Actually, faithful contains as many as 272 ordered pairs, thus representing all of them in this manner is impractical, let’s represent them using symbols again.

$$ \begin{cases} y_{1} &= \beta_{0} + \beta_{1} x_{1} + \varepsilon_{1} \\ y_{2} &= \beta_{0} + \beta_{1} x_{2} + \varepsilon_{2} \\ &\vdots& \\ y_{272} &= \beta_{0} + \beta_{1} x_{272} + \varepsilon_{272} \end{cases} $$

Meanwhile, such a system of equations can be more simply represented as a matrix equation. $$ \begin{bmatrix} y_{1} \\ y_{2} \\ \vdots \\ y_{272} \end{bmatrix} = \begin{bmatrix} 1 & x_{1} \\ 1 & x_{2} \\ \vdots & \vdots \\ 1 & x_{272} \end{bmatrix} \begin{bmatrix} \beta_{0} \\ \beta_{1} \end{bmatrix} + \begin{bmatrix} \varepsilon_{1} \\ \varepsilon_{2} \\ \vdots \\ \varepsilon_{272} \end{bmatrix} $$ As usual, if even the matrix is represented with uppercase, you finally get $Y = X \beta + \varepsilon$.

Definition

Here, the matrix grouping together the independent variables, as indicated by $X$, is called the Design Matrix.

Prerequisites

Thus, being able to represent data as a matrix means that various tools from linear algebra can be applied to statistics. Finding $\beta$ here is precisely what regression analysis is about, and understanding it accurately requires knowledge of linear algebra.
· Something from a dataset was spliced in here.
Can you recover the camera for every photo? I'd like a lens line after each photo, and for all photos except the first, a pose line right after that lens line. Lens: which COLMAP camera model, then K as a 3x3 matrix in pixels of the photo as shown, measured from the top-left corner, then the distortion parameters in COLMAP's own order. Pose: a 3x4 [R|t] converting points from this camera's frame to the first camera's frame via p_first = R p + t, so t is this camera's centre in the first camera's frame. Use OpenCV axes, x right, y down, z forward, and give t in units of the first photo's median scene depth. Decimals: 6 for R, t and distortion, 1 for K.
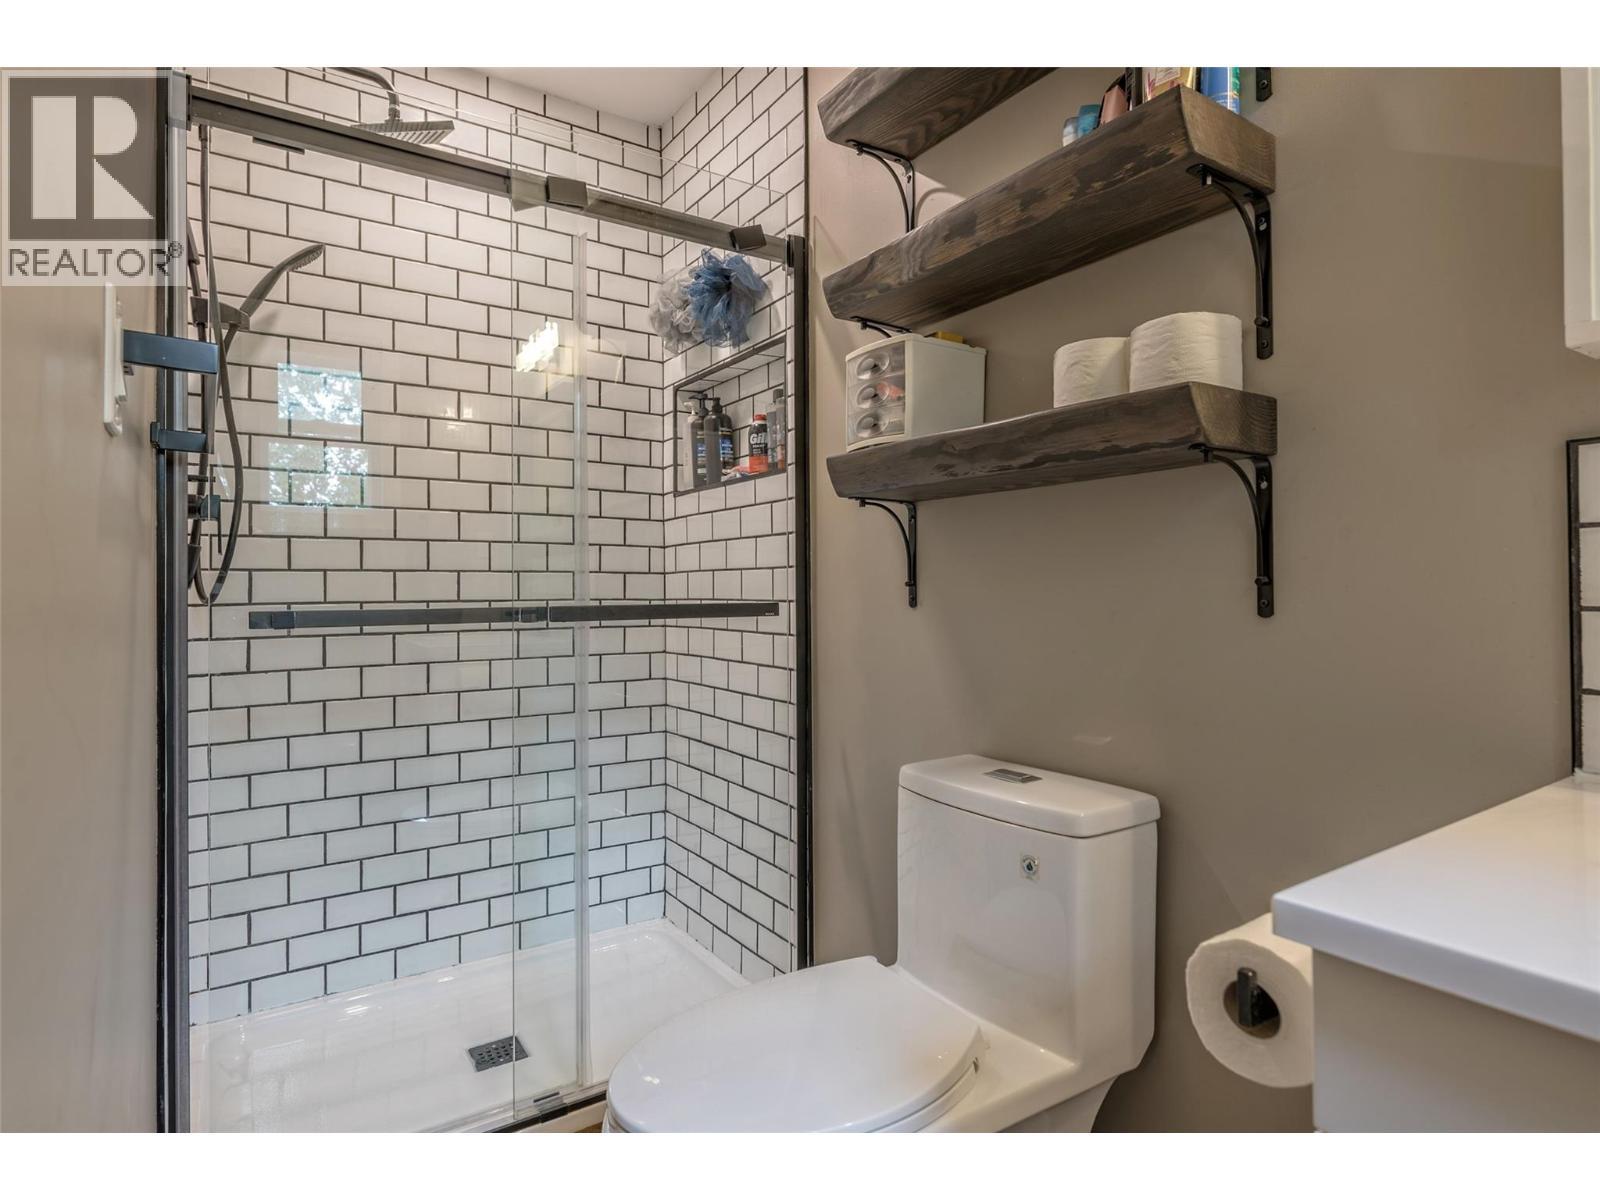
lens RADIAL K [[961.7, 0, 801.1], [0, 961.7, 569.9], [0, 0, 1]] dist [0.003131, -0.001371]
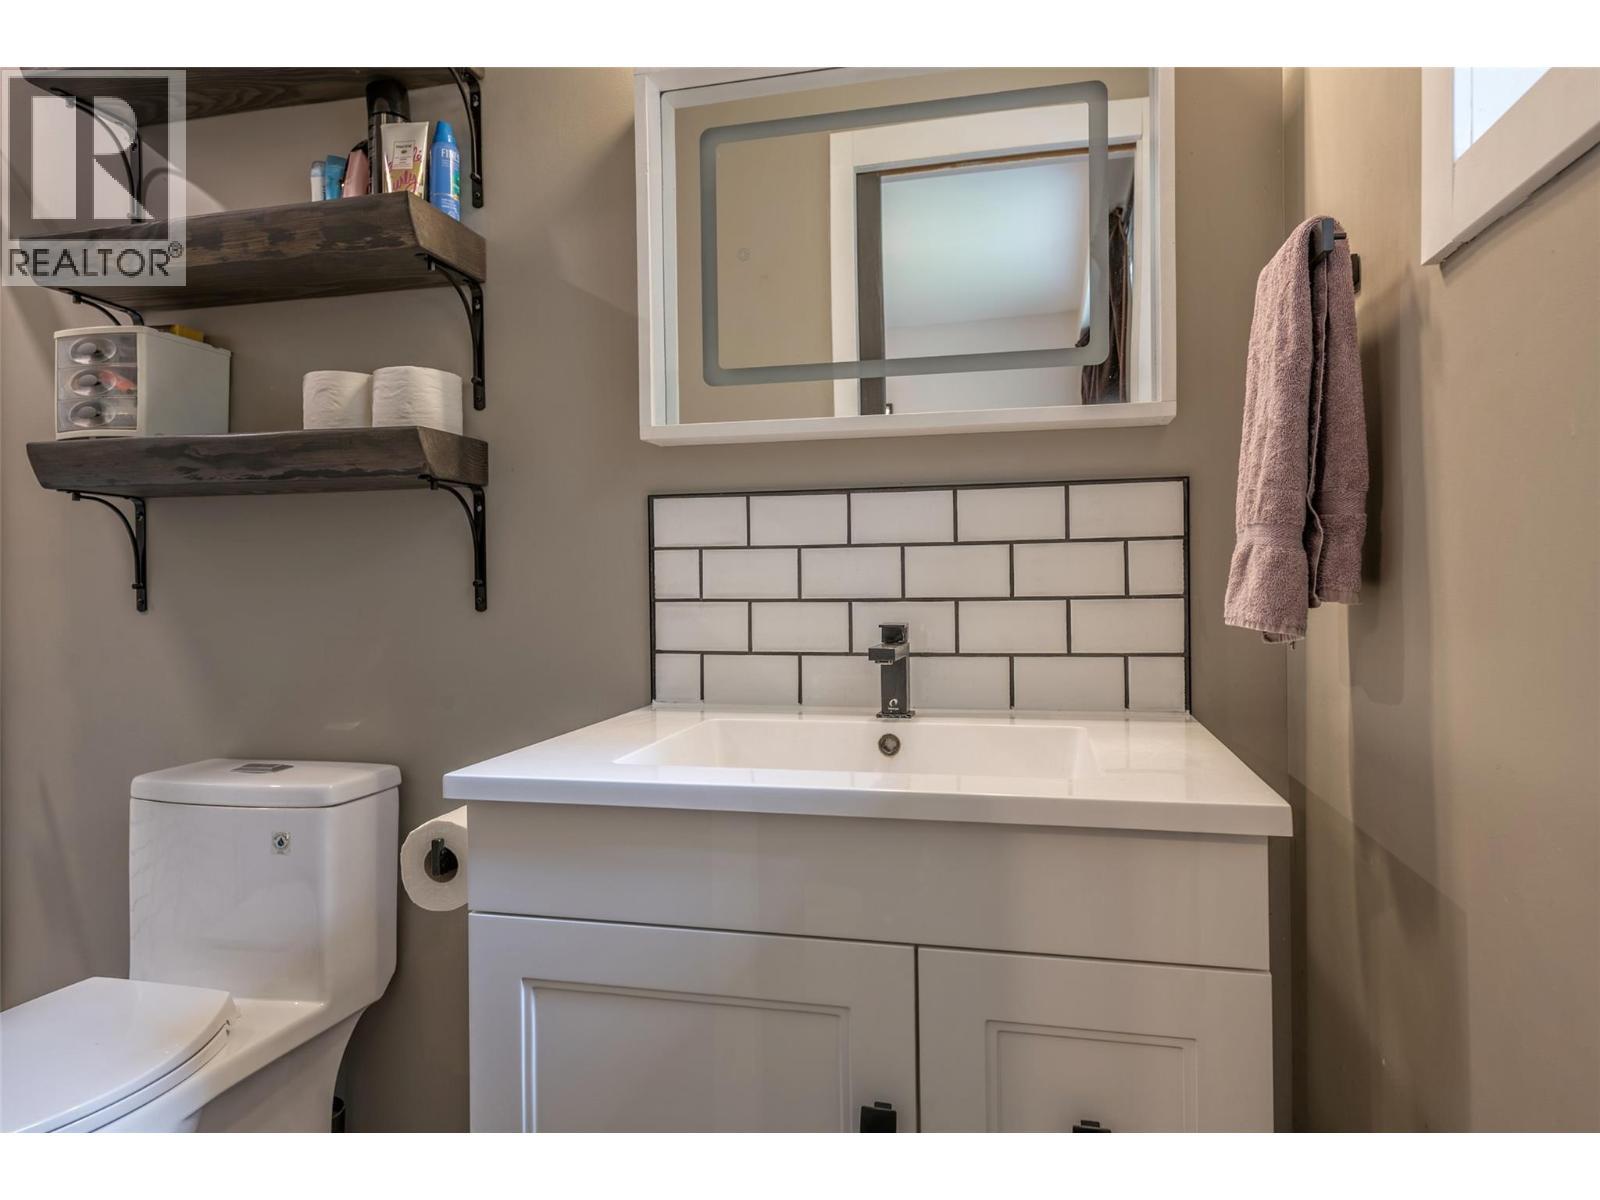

Many learners approaching statistics do not feel the need for linear algebra and neglect it, only to feel challenged when matrices are introduced. To avoid following in the footsteps of your predecessors, it’s crucial to thoroughly grind and polish lower-year subjects like analysis and linear algebra.